Mizuho Financial Group’s U.S. subsidiary agreed to pay $127.5 million to settle charges that it misled investors in a debt deal linked to the housing market crisis. Despite such penalties for past misdeeds, the Japanese bank continues to expose its investors to accounting and governance risk.
The Securities and Exchange Commission alleged that Mizuho Securities USA Inc. used fake assets to inflate the credit ratings of a $1.6 billion debt investment backed by high risk mortgage securities in 2007. Mizuho had to give back the $10 million it made in fees on the deal and $2.5 million in interest in addition to its $115 million penalty. The settlement remains subject to court approval, according to a statement by the regulator on Wednesday. Other parties involved in the matter include the former Mizuho employees Alexander Rekeda, Xavier Capdepon, and Gwen Snorteland; the first two agreed to a $125,000 penalty but a decision on that for Snorteland is expected later. All three agreed to be either barred or suspended from the industry for 12 months.

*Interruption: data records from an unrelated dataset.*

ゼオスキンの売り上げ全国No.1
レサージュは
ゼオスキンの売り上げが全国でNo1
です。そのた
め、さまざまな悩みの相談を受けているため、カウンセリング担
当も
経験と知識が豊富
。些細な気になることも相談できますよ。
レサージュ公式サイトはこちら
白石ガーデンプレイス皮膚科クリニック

Mizuho Securities U.S.A. did not admit to wrongdoing. In a statement Thursday the bank said it agreed to the settlement to “avoid protracted litigation and distraction,” later adding that it is not under investigation by the S.E.C. for any other deal. Mizuho and its affiliates are “committed to conducting their businesses in strict compliance with all applicable laws and regulations,” the bank said.

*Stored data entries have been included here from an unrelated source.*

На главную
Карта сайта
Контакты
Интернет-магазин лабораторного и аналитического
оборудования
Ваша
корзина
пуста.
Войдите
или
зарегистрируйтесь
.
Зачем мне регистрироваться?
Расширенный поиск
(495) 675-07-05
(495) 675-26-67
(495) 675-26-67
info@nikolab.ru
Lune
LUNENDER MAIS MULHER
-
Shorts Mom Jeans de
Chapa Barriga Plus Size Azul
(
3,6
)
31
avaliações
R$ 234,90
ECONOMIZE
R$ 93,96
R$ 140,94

Mizuho’s Thursday press release didn’t mention investigations by regulators other than the S.E.C., but as it happens, the Swiss Competition Commission said this March that it’s looking at the interbank lending practices of numerous banks including Mizuho. And the Japanese Bankers Association on Wednesday sent questionnaires to 16 reference banks — including Mizuho — that submit yen-denominated Tokyo interbank offered rates (Tibor) to the association and the 15 lenders that submit euro-yen Tibor rates, Bloomberg reported Thursday.
Mizuho’s management could be more open with its information. For example, the company has opposed shareholder proposals made at its annual meetings, including one in recent months that Mizuho disclose more about its board members’ training. Nicholas Benes, representative director of The Board Director Training Institute of Japan, summed up the board’s response to that idea as “Just trust us, we select good guys… no special training about governance, law or risk management is needed… and despite what you may think, the limited information that we give you (or do not give you) about candidates is sufficient for you to vote in favor of our nominees,” according to a July 10 item on the GMI Ratings blog.
Against such a backdrop, perhaps it is unsurprising that Mizuho appears to account for its finances aggressively. For example, the trailing twelve month average of the bank’s unusual income amounted to $111.872 million as of December 31, 2011, or nearly 9% of non-interest income compared to the industry median of 2%. Mizuho’s unusual income – one-off money that can’t sustain a business long-term – has exceeded the industry median several times in the past couple years. In part due to such red flags, Mizuho’s financial statements reflect an AGR score of 9 as of December 31, 2011, indicating more accounting and governance risk than 91% of companies.
Meanwhile, the company has failed to improve its issues of the past to a satisfactory degree. For example, Japan’s Financial Services Agency in 2002 ordered Mizuho to improve its business system after a system glitch delayed the processing of 2.5 million public-utility payments and other account settlements. Then the earthquake and tsunami hit and Mizuho experienced a rush of donations; the system failed again and left millions unable to withdraw cash, the Wall Street Journal reported. On May 31, 2011, the FSA ordered Mizuho once again to ensure it had adequate business operations, noting issues such as the bank’s failure to develop “an intra-group cooperation and reporting system” as well as continuing problems in its corporate culture.
When a company does not change after reprimands, this raises doubt as to the extent to which it can learn from mistakes such as those made in the financial crisis. In part due to such issues, Mizuho is rated “D” on its corporate governance overall. It seems unlikely that the S.E.C.’s recent fine on its own will prompt Mizuho to behave differently.